- Dataset excerpts:
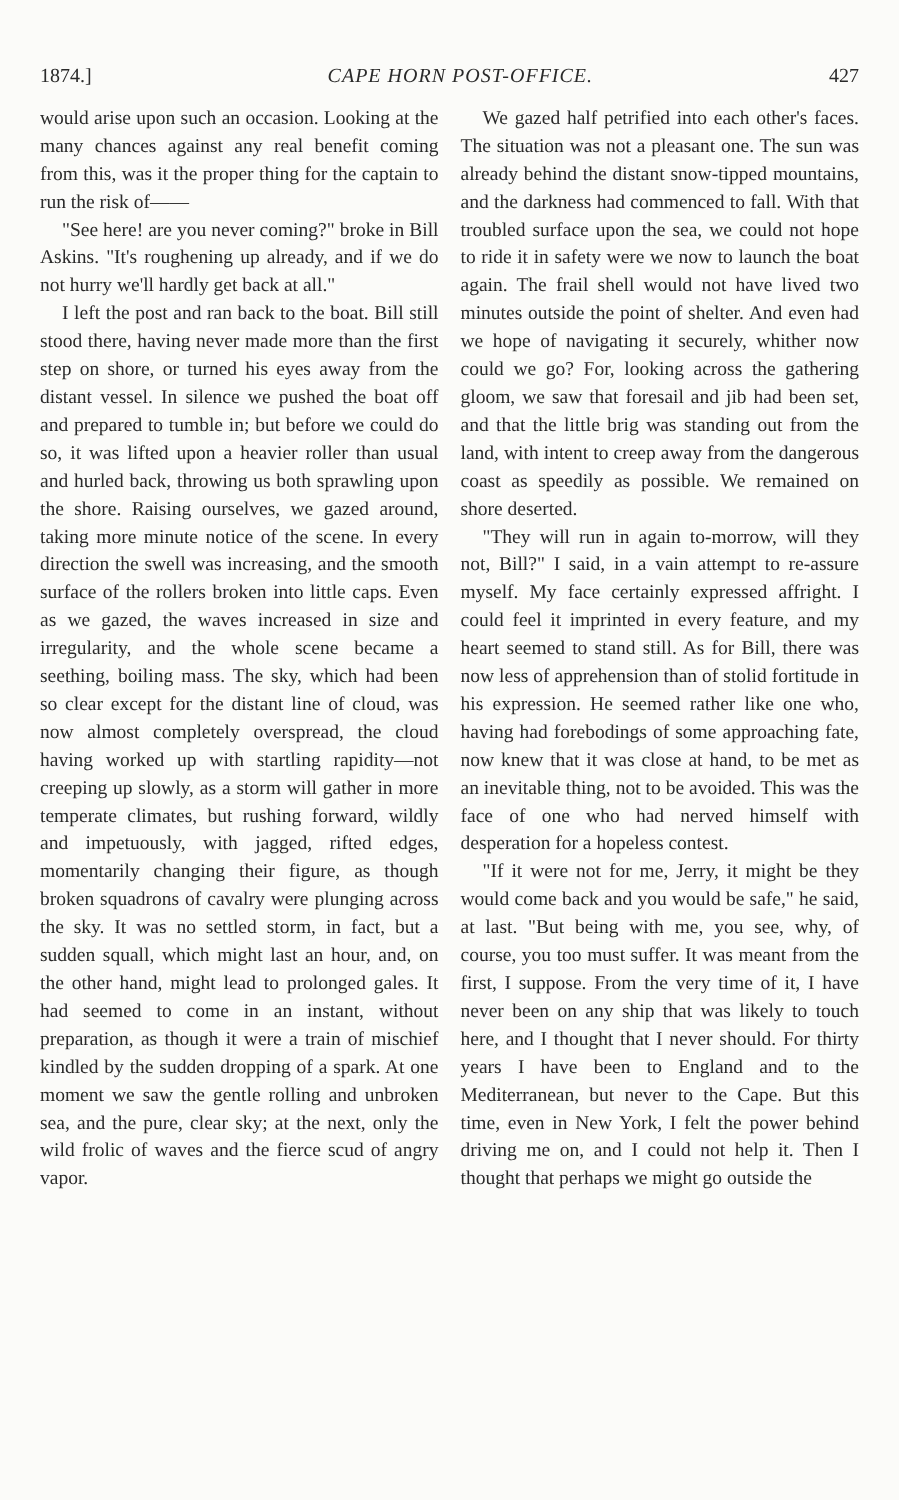1874.] CAPE HORN POST-OFFICE. 427
would arise upon such an occasion. Looking at the many chances against any real benefit coming from this, was it the proper thing for the captain to run the risk of——
"See here! are you never coming?" broke in Bill Askins. "It's roughening up already, and if we do not hurry we'll hardly get back at all."
I left the post and ran back to the boat. Bill still stood there, having never made more than the first step on shore, or turned his eyes away from the distant vessel. In silence we pushed the boat off and prepared to tumble in; but before we could do so, it was lifted upon a heavier roller than usual and hurled back, throwing us both sprawling upon the shore. Raising ourselves, we gazed around, taking more minute notice of the scene. In every direction the swell was increasing, and the smooth surface of the rollers broken into little caps. Even as we gazed, the waves increased in size and irregularity, and the whole scene became a seething, boiling mass. The sky, which had been so clear except for the distant line of cloud, was now almost completely overspread, the cloud having worked up with startling rapidity—not creeping up slowly, as a storm will gather in more temperate climates, but rushing forward, wildly and impetuously, with jagged, rifted edges, momentarily changing their figure, as though broken squadrons of cavalry were plunging across the sky. It was no settled storm, in fact, but a sudden squall, which might last an hour, and, on the other hand, might lead to prolonged gales. It had seemed to come in an instant, without preparation, as though it were a train of mischief kindled by the sudden dropping of a spark. At one moment we saw the gentle rolling and unbroken sea, and the pure, clear sky; at the next, only the wild frolic of waves and the fierce scud of angry vapor.
We gazed half petrified into each other's faces. The situation was not a pleasant one. The sun was already behind the distant snow-tipped mountains, and the darkness had commenced to fall. With that troubled surface upon the sea, we could not hope to ride it in safety were we now to launch the boat again. The frail shell would not have lived two minutes outside the point of shelter. And even had we hope of navigating it securely, whither now could we go? For, looking across the gathering gloom, we saw that foresail and jib had been set, and that the little brig was standing out from the land, with intent to creep away from the dangerous coast as speedily as possible. We remained on shore deserted.
"They will run in again to-morrow, will they not, Bill?" I said, in a vain attempt to re-assure myself. My face certainly expressed affright. I could feel it imprinted in every feature, and my heart seemed to stand still. As for Bill, there was now less of apprehension than of stolid fortitude in his expression. He seemed rather like one who, having had forebodings of some approaching fate, now knew that it was close at hand, to be met as an inevitable thing, not to be avoided. This was the face of one who had nerved himself with desperation for a hopeless contest.
"If it were not for me, Jerry, it might be they would come back and you would be safe," he said, at last. "But being with me, you see, why, of course, you too must suffer. It was meant from the first, I suppose. From the very time of it, I have never been on any ship that was likely to touch here, and I thought that I never should. For thirty years I have been to England and to the Mediterranean, but never to the Cape. But this time, even in New York, I felt the power behind driving me on, and I could not help it. Then I thought that perhaps we might go outside the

- What this task involves: The result should be the listing above, restated exactly, with no pictures in it.

- Result for this exercise:
1874.] CAPE HORN POST-OFFICE. 427
would arise upon such an occasion. Looking at the many chances against any real benefit coming from this, was it the proper thing for the captain to run the risk of——
"See here! are you never coming?" broke in Bill Askins. "It's roughening up already, and if we do not hurry we'll hardly get back at all."
I left the post and ran back to the boat. Bill still stood there, having never made more than the first step on shore, or turned his eyes away from the distant vessel. In silence we pushed the boat off and prepared to tumble in; but before we could do so, it was lifted upon a heavier roller than usual and hurled back, throwing us both sprawling upon the shore. Raising ourselves, we gazed around, taking more minute notice of the scene. In every direction the swell was increasing, and the smooth surface of the rollers broken into little caps. Even as we gazed, the waves increased in size and irregularity, and the whole scene became a seething, boiling mass. The sky, which had been so clear except for the distant line of cloud, was now almost completely overspread, the cloud having worked up with startling rapidity—not creeping up slowly, as a storm will gather in more temperate climates, but rushing forward, wildly and impetuously, with jagged, rifted edges, momentarily changing their figure, as though broken squadrons of cavalry were plunging across the sky. It was no settled storm, in fact, but a sudden squall, which might last an hour, and, on the other hand, might lead to prolonged gales. It had seemed to come in an instant, without preparation, as though it were a train of mischief kindled by the sudden dropping of a spark. At one moment we saw the gentle rolling and unbroken sea, and the pure, clear sky; at the next, only the wild frolic of waves and the fierce scud of angry vapor.
We gazed half petrified into each other's faces. The situation was not a pleasant one. The sun was already behind the distant snow-tipped mountains, and the darkness had commenced to fall. With that troubled surface upon the sea, we could not hope to ride it in safety were we now to launch the boat again. The frail shell would not have lived two minutes outside the point of shelter. And even had we hope of navigating it securely, whither now could we go? For, looking across the gathering gloom, we saw that foresail and jib had been set, and that the little brig was standing out from the land, with intent to creep away from the dangerous coast as speedily as possible. We remained on shore deserted.
"They will run in again to-morrow, will they not, Bill?" I said, in a vain attempt to re-assure myself. My face certainly expressed affright. I could feel it imprinted in every feature, and my heart seemed to stand still. As for Bill, there was now less of apprehension than of stolid fortitude in his expression. He seemed rather like one who, having had forebodings of some approaching fate, now knew that it was close at hand, to be met as an inevitable thing, not to be avoided. This was the face of one who had nerved himself with desperation for a hopeless contest.
"If it were not for me, Jerry, it might be they would come back and you would be safe," he said, at last. "But being with me, you see, why, of course, you too must suffer. It was meant from the first, I suppose. From the very time of it, I have never been on any ship that was likely to touch here, and I thought that I never should. For thirty years I have been to England and to the Mediterranean, but never to the Cape. But this time, even in New York, I felt the power behind driving me on, and I could not help it. Then I thought that perhaps we might go outside the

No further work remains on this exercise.